■ TRECHO PARA LEITURA ■
-- -- --
Bahia enfrenta tensão devido a investigação do Master que acelera campanha eleitoral
Tensões políticas marcam o cortejo do 2 de Julho em Salvador
Durante o cortejo do 2 de Julho em Salvador, a atmosfera foi marcada por protestos e provocações entre grupos de militantes e adversários políticos.
Cartazes com a frase “Jaques do Master” foram espalhados pela cidade, aludindo às ligações do senador Jaques Wagner com o banco de Daniel Vorcaro. Enquanto isso, jingles que criticavam o governador Jerônimo Rodrigues eram tocados em alto volume, e ACM Neto enfrentava vaias da militância petista.
A crise envolvendo o Banco Master intensificou as tensões na corrida eleitoral na Bahia, que se promete acirrada entre Jerônimo Rodrigues e ACM Neto, reeditando a disputa de 2022. A expectativa é de que a eleição seja decidida em detalhes.
-- -- --
■ DADOS DE ORIGEM ■
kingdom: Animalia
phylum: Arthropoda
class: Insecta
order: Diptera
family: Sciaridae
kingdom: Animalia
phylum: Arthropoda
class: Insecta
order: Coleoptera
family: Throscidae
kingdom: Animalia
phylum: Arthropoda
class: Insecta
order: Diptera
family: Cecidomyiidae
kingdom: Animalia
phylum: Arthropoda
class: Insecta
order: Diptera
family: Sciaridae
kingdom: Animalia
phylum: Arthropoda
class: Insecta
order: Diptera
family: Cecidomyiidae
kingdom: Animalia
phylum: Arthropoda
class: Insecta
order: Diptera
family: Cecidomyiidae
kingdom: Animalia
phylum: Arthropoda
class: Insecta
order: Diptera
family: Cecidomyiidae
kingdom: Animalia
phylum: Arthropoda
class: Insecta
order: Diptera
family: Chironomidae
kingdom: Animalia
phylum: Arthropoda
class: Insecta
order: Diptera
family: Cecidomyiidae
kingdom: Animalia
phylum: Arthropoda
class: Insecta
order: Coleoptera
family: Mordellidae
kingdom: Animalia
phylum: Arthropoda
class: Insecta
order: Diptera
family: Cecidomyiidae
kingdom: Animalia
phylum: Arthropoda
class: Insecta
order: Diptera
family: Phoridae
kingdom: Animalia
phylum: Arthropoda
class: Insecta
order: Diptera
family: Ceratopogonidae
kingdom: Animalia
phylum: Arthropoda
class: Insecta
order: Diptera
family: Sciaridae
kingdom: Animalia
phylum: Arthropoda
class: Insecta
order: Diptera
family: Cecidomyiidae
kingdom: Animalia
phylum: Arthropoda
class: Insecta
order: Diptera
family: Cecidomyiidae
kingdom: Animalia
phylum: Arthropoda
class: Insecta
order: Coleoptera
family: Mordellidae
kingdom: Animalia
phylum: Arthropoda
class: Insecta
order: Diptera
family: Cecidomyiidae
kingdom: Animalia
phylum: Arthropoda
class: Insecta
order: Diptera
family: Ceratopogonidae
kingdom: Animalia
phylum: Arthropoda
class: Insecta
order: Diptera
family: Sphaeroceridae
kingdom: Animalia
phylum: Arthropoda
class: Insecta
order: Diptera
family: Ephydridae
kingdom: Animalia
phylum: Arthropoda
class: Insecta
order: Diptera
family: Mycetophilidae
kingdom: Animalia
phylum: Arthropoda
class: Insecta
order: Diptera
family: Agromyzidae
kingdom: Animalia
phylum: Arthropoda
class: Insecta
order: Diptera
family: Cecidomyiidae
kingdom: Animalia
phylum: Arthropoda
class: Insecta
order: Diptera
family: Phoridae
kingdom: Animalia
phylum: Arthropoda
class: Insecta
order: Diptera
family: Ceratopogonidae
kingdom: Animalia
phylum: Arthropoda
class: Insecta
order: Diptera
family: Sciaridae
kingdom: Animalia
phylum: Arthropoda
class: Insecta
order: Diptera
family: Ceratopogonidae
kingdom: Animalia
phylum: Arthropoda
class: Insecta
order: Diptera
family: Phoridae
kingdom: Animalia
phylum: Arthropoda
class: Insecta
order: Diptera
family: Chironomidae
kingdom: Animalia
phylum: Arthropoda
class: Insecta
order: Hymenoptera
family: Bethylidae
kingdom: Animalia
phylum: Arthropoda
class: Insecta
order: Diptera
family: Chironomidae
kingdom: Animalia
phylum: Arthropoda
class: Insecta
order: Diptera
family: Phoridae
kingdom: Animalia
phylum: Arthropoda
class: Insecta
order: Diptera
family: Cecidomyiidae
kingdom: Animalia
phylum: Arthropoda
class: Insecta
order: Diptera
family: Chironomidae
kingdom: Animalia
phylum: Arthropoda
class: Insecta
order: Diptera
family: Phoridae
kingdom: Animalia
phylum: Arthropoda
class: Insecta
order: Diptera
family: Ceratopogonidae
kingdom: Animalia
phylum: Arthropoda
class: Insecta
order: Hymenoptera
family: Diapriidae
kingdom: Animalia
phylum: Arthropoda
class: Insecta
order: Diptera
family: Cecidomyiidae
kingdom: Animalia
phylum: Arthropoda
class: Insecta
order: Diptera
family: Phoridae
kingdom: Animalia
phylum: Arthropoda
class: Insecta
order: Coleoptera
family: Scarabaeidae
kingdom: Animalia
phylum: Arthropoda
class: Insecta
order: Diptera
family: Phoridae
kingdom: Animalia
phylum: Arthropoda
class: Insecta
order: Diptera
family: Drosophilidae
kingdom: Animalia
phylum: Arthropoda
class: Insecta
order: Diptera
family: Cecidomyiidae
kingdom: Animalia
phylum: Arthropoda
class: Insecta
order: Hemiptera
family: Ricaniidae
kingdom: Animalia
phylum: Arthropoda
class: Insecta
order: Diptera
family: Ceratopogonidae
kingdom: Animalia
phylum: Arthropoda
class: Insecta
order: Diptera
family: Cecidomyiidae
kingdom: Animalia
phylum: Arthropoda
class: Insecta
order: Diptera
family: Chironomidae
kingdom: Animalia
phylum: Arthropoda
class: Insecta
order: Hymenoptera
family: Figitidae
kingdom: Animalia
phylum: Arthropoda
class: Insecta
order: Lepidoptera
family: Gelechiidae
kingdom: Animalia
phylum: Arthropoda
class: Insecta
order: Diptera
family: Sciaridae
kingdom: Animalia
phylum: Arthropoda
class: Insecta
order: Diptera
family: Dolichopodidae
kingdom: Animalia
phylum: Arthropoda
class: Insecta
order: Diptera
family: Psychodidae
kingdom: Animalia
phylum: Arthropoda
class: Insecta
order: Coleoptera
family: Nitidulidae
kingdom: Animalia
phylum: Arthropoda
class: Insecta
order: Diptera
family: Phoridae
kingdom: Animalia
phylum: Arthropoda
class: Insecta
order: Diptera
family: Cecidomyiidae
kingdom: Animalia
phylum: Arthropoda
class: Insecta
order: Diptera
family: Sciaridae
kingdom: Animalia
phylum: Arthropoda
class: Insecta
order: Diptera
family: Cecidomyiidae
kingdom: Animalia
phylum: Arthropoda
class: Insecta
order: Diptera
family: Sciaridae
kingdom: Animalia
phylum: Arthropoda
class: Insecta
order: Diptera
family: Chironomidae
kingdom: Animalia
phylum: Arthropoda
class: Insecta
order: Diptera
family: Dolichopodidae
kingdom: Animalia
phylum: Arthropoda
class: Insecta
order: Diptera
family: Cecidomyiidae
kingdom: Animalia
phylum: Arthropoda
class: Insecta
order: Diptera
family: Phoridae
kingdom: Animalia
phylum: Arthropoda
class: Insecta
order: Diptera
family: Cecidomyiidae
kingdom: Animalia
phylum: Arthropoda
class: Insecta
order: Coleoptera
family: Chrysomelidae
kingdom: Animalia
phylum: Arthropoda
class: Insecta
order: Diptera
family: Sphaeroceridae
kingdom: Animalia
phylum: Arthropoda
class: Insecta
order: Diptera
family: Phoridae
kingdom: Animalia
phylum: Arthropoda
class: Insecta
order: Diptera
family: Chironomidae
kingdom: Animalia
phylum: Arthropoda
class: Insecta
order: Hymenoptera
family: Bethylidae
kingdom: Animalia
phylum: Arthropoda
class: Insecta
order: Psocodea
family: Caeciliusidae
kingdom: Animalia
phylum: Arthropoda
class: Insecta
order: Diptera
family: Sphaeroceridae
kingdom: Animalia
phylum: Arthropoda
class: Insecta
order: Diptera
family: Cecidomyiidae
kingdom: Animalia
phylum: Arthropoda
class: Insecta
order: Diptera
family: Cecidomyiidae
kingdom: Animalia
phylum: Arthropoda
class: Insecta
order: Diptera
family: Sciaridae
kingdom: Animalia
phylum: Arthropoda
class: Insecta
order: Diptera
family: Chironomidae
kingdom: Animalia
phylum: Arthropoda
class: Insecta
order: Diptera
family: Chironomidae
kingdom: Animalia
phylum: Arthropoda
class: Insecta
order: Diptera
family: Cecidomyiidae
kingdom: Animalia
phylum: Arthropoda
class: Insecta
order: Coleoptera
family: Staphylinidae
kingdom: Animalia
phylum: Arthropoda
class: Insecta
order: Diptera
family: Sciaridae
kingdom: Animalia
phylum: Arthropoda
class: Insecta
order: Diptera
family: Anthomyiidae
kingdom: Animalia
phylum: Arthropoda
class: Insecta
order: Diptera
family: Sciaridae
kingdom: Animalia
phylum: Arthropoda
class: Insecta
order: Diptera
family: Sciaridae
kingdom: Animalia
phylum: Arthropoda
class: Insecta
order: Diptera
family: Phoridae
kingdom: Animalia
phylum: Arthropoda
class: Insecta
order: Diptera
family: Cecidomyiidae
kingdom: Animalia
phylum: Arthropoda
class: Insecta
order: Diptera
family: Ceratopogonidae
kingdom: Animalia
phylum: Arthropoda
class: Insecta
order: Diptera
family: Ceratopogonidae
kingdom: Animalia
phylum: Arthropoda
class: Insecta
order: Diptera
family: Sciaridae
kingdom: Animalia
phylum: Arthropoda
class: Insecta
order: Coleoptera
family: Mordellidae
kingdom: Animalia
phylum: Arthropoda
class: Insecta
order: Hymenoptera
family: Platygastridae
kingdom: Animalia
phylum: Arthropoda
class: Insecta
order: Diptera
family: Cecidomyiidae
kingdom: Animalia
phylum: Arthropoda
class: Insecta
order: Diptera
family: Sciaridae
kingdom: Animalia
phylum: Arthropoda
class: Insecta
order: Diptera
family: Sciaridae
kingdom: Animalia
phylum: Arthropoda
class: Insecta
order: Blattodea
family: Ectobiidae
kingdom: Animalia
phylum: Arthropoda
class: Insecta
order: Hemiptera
-- -- --
■ O QUE FAZER ■
1. Responda, por favor, com base no trecho sobre o cortejo do 2 de Julho:
(a) Que frase estava nos cartazes espalhados pela cidade?
(b) Quem enfrentou vaias da militância petista?
(c) Que disputa a corrida eleitoral na Bahia reedita?
2. Retome o trecho sobre o cortejo do 2 de Julho e continue a partir da última frase.

■ RESPOSTAS ESPERADAS ■
1.
(a) “Jaques do Master”.
(b) ACM Neto.
(c) A disputa de 2022 entre Jerônimo Rodrigues e ACM Neto.

2.
Jerônimo estava em um momento positivo, apoiado por obras e pela recuperação da popularidade do presidente Lula. Contudo, a recente operação da Polícia Federal que investiga Jaques Wagner por supostos pagamentos irregulares abalou sua base. Wagner nega qualquer irregularidade.
A ação da PF deixou o partido em estado de alerta. Em resposta, o PT iniciou uma estratégia política visando reforçar a unidade e a defesa de Wagner, considerado um pilar do governo baiano há 20 anos.
Recentemente, o PT lançou uma campanha publicitária nas redes sociais destacando a parceria entre Jerônimo Rodrigues, Jaques Wagner e o ex-ministro Rui Costa. O material, intitulado “Três Irmãos”, apresenta um jingle que remete a uma canção gospel, enfatizando a união do grupo.
A veiculação da campanha foi antecipada, com o intuito de mostrar a coesão do grupo em meio às turbulências políticas. Nos bastidores, a avaliação é de que o impacto da operação da PF dependerá do desenrolar das investigações, e a orientação é evitar uma postura defensiva.
O governador Jerônimo Rodrigues expressou confiança em Wagner, afirmando que o grupo se manterá unido e que Wagner está se preparando para sua defesa. Ele também manteve Eduardo Sodré, secretário de Meio Ambiente e enteado de Wagner, no cargo, apesar das investigações.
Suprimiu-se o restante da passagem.